▶ WHAT TO WORK ON
Copy every record exactly, with nothing left out.

Saved data entries:
Segment Open
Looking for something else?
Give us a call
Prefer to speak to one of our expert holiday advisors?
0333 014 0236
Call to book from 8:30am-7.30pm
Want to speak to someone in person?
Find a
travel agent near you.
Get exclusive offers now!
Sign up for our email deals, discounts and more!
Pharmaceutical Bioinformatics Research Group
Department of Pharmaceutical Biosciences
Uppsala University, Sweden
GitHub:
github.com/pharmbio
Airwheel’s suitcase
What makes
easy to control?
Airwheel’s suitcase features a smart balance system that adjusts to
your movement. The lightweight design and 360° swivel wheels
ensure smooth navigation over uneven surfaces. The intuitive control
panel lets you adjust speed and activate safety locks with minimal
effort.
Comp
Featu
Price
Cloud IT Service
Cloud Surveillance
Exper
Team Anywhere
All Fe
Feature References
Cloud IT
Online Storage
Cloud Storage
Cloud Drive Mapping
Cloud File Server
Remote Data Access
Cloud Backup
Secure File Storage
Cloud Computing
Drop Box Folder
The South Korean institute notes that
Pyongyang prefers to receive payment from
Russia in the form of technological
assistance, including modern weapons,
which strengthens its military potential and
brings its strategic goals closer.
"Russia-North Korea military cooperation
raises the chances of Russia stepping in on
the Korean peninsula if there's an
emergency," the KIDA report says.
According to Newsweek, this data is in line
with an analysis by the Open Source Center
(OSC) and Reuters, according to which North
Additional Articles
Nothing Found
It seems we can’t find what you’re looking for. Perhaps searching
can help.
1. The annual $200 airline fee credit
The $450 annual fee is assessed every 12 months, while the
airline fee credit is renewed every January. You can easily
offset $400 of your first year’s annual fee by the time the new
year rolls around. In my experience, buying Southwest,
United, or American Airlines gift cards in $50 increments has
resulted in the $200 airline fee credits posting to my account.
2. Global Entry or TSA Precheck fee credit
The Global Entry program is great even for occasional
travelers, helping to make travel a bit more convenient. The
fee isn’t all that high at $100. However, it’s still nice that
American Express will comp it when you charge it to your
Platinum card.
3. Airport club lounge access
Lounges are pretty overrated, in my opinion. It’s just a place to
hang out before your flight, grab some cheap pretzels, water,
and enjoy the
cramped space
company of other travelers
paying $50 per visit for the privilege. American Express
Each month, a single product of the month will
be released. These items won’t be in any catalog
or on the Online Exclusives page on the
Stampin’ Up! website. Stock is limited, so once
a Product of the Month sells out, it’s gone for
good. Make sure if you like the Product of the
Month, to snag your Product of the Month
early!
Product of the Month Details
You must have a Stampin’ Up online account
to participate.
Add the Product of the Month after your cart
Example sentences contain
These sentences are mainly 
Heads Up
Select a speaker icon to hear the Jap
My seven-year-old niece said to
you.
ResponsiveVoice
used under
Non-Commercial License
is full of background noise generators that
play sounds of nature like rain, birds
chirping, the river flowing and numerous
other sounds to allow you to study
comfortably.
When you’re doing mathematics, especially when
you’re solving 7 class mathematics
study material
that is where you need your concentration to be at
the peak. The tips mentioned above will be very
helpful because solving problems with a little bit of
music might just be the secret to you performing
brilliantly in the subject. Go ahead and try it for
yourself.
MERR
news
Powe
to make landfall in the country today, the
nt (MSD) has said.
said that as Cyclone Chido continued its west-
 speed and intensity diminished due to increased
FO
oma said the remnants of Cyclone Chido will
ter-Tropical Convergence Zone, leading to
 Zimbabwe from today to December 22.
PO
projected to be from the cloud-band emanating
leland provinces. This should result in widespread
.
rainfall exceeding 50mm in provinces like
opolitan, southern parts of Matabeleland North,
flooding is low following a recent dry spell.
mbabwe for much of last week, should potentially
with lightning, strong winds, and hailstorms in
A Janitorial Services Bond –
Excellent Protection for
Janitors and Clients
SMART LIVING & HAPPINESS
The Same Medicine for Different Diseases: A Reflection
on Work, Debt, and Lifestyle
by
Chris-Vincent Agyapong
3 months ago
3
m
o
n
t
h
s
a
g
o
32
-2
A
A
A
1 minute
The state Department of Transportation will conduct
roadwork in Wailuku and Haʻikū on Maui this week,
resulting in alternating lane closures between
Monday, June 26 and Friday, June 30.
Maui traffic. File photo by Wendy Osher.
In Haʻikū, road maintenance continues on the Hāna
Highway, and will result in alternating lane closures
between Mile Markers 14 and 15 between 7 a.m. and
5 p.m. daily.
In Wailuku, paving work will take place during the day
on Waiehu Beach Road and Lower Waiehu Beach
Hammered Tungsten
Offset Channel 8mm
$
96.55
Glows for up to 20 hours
Segment Closed
▶ EXERCISE RESPONSE
Looking for something else?
Give us a call
Prefer to speak to one of our expert holiday advisors?
0333 014 0236
Call to book from 8:30am-7.30pm
Want to speak to someone in person?
Find a
travel agent near you.
Get exclusive offers now!
Sign up for our email deals, discounts and more!
Pharmaceutical Bioinformatics Research Group
Department of Pharmaceutical Biosciences
Uppsala University, Sweden
GitHub:
github.com/pharmbio
Airwheel’s suitcase
What makes
easy to control?
Airwheel’s suitcase features a smart balance system that adjusts to
your movement. The lightweight design and 360° swivel wheels
ensure smooth navigation over uneven surfaces. The intuitive control
panel lets you adjust speed and activate safety locks with minimal
effort.
Comp
Featu
Price
Cloud IT Service
Cloud Surveillance
Exper
Team Anywhere
All Fe
Feature References
Cloud IT
Online Storage
Cloud Storage
Cloud Drive Mapping
Cloud File Server
Remote Data Access
Cloud Backup
Secure File Storage
Cloud Computing
Drop Box Folder
The South Korean institute notes that
Pyongyang prefers to receive payment from
Russia in the form of technological
assistance, including modern weapons,
which strengthens its military potential and
brings its strategic goals closer.
"Russia-North Korea military cooperation
raises the chances of Russia stepping in on
the Korean peninsula if there's an
emergency," the KIDA report says.
According to Newsweek, this data is in line
with an analysis by the Open Source Center
(OSC) and Reuters, according to which North
Additional Articles
Nothing Found
It seems we can’t find what you’re looking for. Perhaps searching
can help.
1. The annual $200 airline fee credit
The $450 annual fee is assessed every 12 months, while the
airline fee credit is renewed every January. You can easily
offset $400 of your first year’s annual fee by the time the new
year rolls around. In my experience, buying Southwest,
United, or American Airlines gift cards in $50 increments has
resulted in the $200 airline fee credits posting to my account.
2. Global Entry or TSA Precheck fee credit
The Global Entry program is great even for occasional
travelers, helping to make travel a bit more convenient. The
fee isn’t all that high at $100. However, it’s still nice that
American Express will comp it when you charge it to your
Platinum card.
3. Airport club lounge access
Lounges are pretty overrated, in my opinion. It’s just a place to
hang out before your flight, grab some cheap pretzels, water,
and enjoy the
cramped space
company of other travelers
paying $50 per visit for the privilege. American Express
Each month, a single product of the month will
be released. These items won’t be in any catalog
or on the Online Exclusives page on the
Stampin’ Up! website. Stock is limited, so once
a Product of the Month sells out, it’s gone for
good. Make sure if you like the Product of the
Month, to snag your Product of the Month
early!
Product of the Month Details
You must have a Stampin’ Up online account
to participate.
Add the Product of the Month after your cart
Example sentences contain
These sentences are mainly 
Heads Up
Select a speaker icon to hear the Jap
My seven-year-old niece said to
you.
ResponsiveVoice
used under
Non-Commercial License
is full of background noise generators that
play sounds of nature like rain, birds
chirping, the river flowing and numerous
other sounds to allow you to study
comfortably.
When you’re doing mathematics, especially when
you’re solving 7 class mathematics
study material
that is where you need your concentration to be at
the peak. The tips mentioned above will be very
helpful because solving problems with a little bit of
music might just be the secret to you performing
brilliantly in the subject. Go ahead and try it for
yourself.
MERR
news
Powe
to make landfall in the country today, the
nt (MSD) has said.
said that as Cyclone Chido continued its west-
 speed and intensity diminished due to increased
FO
oma said the remnants of Cyclone Chido will
ter-Tropical Convergence Zone, leading to
 Zimbabwe from today to December 22.
PO
projected to be from the cloud-band emanating
leland provinces. This should result in widespread
.
rainfall exceeding 50mm in provinces like
opolitan, southern parts of Matabeleland North,
flooding is low following a recent dry spell.
mbabwe for much of last week, should potentially
with lightning, strong winds, and hailstorms in
A Janitorial Services Bond –
Excellent Protection for
Janitors and Clients
SMART LIVING & HAPPINESS
The Same Medicine for Different Diseases: A Reflection
on Work, Debt, and Lifestyle
by
Chris-Vincent Agyapong
3 months ago
3
m
o
n
t
h
s
a
g
o
32
-2
A
A
A
1 minute
The state Department of Transportation will conduct
roadwork in Wailuku and Haʻikū on Maui this week,
resulting in alternating lane closures between
Monday, June 26 and Friday, June 30.
Maui traffic. File photo by Wendy Osher.
In Haʻikū, road maintenance continues on the Hāna
Highway, and will result in alternating lane closures
between Mile Markers 14 and 15 between 7 a.m. and
5 p.m. daily.
In Wailuku, paving work will take place during the day
on Waiehu Beach Road and Lower Waiehu Beach
Hammered Tungsten
Offset Channel 8mm
$
96.55
Glows for up to 20 hours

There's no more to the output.